The accident — a result of alcohol and high speed — killed Shauna, 17, and Meghan 15, and critically injured their friend Melissa Smith.
Shauna and Meghan’s father Chris Murphy said the anniversary is a time of “intense reflection” for him and his family. “They got so much out of life at such a young age,” he said of the sisters.
Murphy said if he could turn back the clock he would have made sure his daughters had been better trained behind the wheel. It’s the reason the Murphy Sisters Foundation, which the family formed in the girls’ memory, is committed to raising awareness about safe driving principals among young people.
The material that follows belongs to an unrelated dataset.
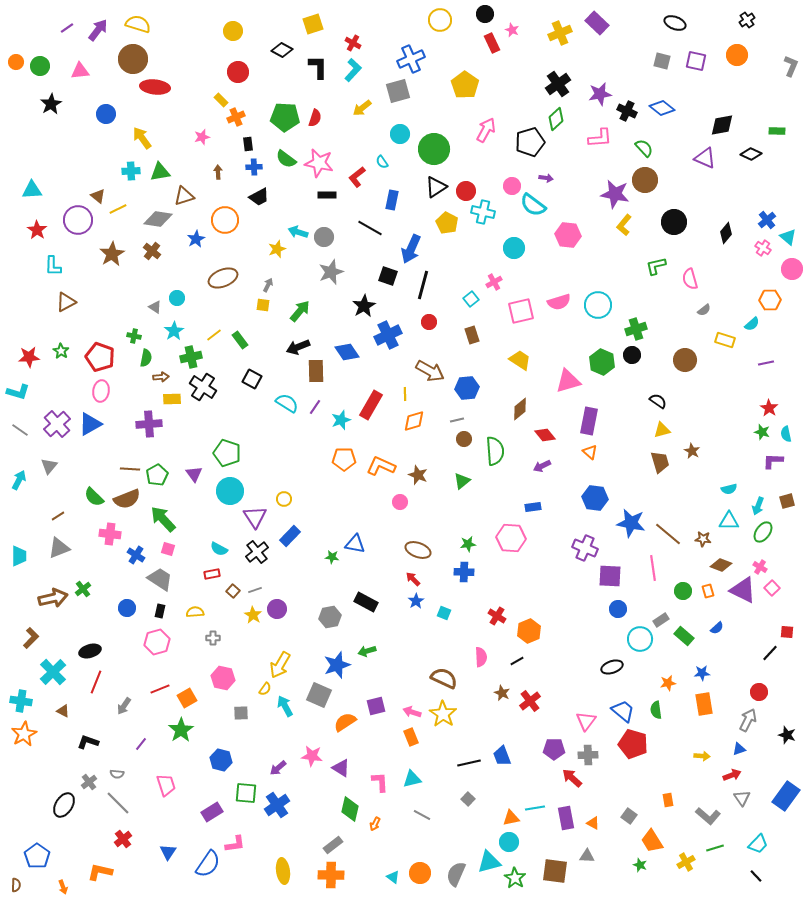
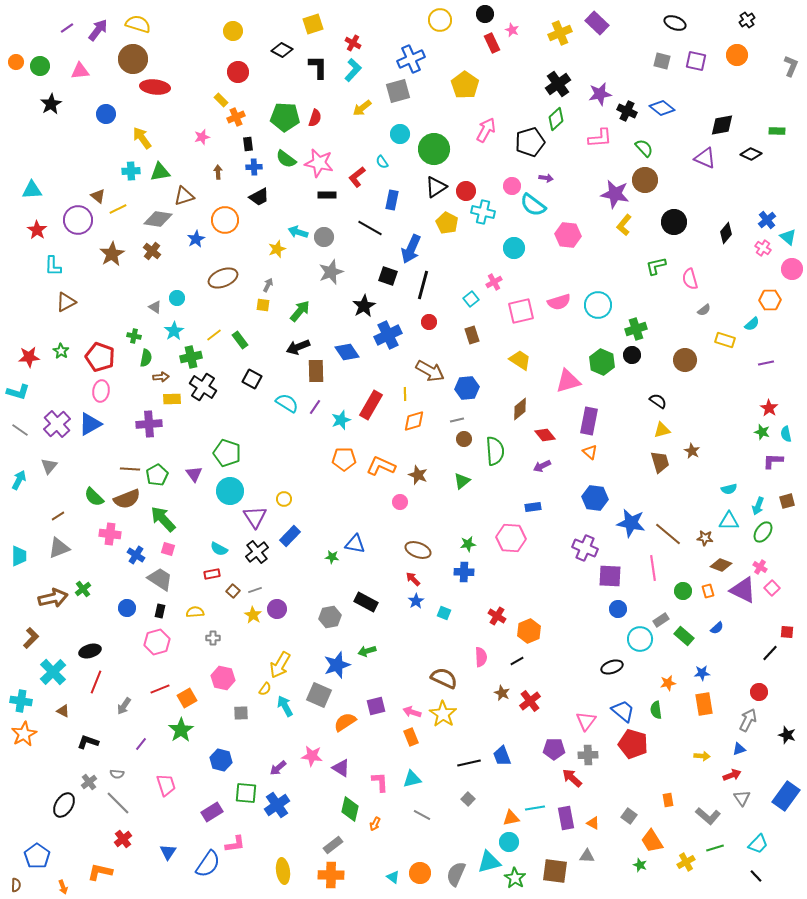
brown star at (703, 539): moved 2 px right, 1 px up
“Shauna was doing 65 in a 35 mile per hour zone. Somebody could have said you’re going too fast, slow down. I don’t think that conversation ever happened,” Murphy said.
The Murphy Sisters Foundation recently subsidized the cost of “skid school” training so over 50 high school students could learn crash-prevention skills. Murphy said it’s training the students “will carry with them all through their life.”
None of the students currently at Algonquin were there when the accident happened four years ago, but the impact of that night is nonetheless strong.
“It changed our school,” Algonquin junior Tracy Baldelli, who was a Trottier student at the time of the accident, said.
Murphy said his foundation works to make sure students understand what happened to Shauna and Meghan. “We’re constantly in their face,” he said of the current Algonquin students. “So I don’t think their story will be forgotten.”
“Kids have this sense of entitlement that they’re going to make it to their destination, but they’re not invincible,” Murphy said. “It doesn’t matter how pretty you are, how smart you are, how much money you have. The wrong decision can be fatal.”